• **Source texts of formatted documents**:
[Start of Attachment]

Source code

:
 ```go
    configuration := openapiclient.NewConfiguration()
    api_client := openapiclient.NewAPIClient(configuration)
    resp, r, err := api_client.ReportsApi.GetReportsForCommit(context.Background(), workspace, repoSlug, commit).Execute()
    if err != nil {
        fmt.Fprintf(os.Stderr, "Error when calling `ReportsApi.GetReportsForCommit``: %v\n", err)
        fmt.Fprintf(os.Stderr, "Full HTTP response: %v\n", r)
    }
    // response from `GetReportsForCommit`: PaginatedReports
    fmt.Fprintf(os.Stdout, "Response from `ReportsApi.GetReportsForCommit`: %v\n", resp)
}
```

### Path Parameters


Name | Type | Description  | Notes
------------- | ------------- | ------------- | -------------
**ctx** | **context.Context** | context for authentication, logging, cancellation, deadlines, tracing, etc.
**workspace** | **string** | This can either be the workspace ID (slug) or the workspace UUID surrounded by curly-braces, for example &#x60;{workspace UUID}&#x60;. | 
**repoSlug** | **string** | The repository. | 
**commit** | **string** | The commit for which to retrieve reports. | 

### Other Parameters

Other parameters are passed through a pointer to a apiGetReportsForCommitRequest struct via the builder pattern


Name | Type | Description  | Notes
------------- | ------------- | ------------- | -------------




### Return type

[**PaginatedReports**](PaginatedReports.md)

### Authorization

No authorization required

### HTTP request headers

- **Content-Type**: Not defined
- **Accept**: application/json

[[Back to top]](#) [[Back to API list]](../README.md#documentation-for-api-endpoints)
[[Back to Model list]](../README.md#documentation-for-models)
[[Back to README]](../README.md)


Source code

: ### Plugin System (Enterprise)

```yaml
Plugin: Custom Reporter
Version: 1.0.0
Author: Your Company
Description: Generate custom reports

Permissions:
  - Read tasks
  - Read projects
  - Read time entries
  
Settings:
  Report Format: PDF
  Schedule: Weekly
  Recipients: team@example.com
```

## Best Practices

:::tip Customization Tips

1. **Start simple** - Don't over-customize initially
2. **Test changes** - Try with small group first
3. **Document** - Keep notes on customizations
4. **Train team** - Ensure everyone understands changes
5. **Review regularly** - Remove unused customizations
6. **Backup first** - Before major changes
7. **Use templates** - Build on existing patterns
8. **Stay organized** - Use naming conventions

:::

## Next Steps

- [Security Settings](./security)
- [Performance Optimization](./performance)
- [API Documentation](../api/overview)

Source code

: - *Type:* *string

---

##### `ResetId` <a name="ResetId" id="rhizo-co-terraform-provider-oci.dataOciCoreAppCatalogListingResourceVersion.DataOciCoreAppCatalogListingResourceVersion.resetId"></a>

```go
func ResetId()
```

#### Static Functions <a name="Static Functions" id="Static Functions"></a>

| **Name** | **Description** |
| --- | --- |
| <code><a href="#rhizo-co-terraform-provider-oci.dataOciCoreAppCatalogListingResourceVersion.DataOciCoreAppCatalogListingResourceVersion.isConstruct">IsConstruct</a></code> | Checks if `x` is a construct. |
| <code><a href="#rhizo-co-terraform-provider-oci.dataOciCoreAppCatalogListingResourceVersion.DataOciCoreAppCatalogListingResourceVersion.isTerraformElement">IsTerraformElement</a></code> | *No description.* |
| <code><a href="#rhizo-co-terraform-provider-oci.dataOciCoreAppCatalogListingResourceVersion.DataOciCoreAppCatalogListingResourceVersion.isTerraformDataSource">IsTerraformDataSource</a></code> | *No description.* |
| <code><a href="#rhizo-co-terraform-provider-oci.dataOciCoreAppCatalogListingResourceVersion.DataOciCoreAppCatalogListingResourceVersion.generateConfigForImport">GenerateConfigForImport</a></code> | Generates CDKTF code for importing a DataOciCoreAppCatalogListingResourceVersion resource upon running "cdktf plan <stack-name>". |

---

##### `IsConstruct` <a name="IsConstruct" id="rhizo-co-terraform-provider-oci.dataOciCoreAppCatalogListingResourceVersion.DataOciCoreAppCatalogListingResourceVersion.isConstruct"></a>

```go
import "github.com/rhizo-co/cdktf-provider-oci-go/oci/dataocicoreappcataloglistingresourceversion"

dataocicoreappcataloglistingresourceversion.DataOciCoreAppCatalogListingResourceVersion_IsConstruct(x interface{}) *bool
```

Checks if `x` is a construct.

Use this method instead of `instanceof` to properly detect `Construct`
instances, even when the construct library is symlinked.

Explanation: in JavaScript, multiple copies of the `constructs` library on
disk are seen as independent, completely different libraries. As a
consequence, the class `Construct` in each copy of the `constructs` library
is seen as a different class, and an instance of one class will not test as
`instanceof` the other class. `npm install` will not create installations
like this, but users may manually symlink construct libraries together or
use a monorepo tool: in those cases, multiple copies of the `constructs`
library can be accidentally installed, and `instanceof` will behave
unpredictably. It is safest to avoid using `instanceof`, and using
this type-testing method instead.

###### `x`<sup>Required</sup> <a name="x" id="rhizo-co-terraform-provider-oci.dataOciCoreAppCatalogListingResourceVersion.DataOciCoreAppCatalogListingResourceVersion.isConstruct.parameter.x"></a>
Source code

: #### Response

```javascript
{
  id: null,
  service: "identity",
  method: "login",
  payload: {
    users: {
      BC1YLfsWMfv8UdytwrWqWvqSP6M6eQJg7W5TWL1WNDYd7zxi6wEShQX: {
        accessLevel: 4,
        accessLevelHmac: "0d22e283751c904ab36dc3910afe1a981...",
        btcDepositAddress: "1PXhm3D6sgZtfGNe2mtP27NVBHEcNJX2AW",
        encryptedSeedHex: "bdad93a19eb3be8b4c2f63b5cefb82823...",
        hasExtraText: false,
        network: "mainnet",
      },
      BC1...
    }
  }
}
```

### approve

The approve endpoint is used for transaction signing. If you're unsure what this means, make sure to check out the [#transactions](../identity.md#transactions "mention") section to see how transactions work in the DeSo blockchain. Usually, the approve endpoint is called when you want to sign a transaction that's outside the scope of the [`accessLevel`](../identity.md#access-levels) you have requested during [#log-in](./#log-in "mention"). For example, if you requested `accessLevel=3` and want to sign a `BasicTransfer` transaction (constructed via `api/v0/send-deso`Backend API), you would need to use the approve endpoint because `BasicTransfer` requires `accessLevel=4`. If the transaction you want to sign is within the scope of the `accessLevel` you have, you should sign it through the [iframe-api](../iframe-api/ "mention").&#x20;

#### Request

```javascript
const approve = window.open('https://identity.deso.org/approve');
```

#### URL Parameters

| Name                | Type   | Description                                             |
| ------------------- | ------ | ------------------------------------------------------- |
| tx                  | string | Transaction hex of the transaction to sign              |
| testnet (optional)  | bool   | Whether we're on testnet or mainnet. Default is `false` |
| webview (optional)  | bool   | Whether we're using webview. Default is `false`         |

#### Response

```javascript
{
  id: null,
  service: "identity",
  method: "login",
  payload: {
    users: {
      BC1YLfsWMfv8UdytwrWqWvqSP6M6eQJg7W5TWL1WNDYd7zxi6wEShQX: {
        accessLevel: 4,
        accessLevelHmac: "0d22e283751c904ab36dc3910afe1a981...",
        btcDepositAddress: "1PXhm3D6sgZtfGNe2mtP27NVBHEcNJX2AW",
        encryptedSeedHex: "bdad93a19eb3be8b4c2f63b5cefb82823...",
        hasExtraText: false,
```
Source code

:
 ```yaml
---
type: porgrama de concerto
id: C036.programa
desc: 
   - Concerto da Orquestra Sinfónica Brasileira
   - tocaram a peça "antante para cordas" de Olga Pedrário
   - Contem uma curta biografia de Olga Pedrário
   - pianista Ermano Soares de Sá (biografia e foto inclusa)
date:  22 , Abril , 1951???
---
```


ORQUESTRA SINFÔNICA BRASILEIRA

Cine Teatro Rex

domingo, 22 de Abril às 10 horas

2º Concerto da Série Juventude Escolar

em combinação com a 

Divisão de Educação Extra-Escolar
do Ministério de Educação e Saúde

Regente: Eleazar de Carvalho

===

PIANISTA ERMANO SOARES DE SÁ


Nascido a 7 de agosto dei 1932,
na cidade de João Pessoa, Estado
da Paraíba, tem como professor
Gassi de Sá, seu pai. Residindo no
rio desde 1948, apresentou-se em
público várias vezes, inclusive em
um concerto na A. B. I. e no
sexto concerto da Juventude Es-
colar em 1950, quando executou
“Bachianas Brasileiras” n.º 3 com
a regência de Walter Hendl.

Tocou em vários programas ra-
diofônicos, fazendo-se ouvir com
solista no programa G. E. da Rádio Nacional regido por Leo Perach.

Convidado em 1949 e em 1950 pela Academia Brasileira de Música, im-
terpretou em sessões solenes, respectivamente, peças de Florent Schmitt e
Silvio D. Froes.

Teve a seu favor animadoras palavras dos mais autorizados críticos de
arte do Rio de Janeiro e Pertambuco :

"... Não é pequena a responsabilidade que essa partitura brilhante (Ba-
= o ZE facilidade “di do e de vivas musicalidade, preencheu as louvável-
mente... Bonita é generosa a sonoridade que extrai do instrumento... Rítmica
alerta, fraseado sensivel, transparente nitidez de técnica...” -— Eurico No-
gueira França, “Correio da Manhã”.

[End of Attachment]

• **Work to be completed**:
From the records above, transcribe without alteration every line from the one with "No authorization required" to the one with "2. **Test changes**", inclusive.

• **Solved problem**:
No authorization required

### HTTP request headers

- **Content-Type**: Not defined
- **Accept**: application/json

[[Back to top]](#) [[Back to API list]](../README.md#documentation-for-api-endpoints)
[[Back to Model list]](../README.md#documentation-for-models)
[[Back to README]](../README.md)


Source code

: ### Plugin System (Enterprise)

```yaml
Plugin: Custom Reporter
Version: 1.0.0
Author: Your Company
Description: Generate custom reports

Permissions:
  - Read tasks
  - Read projects
  - Read time entries
  
Settings:
  Report Format: PDF
  Schedule: Weekly
  Recipients: team@example.com
```

## Best Practices

:::tip Customization Tips

1. **Start simple** - Don't over-customize initially
2. **Test changes** - Try with small group first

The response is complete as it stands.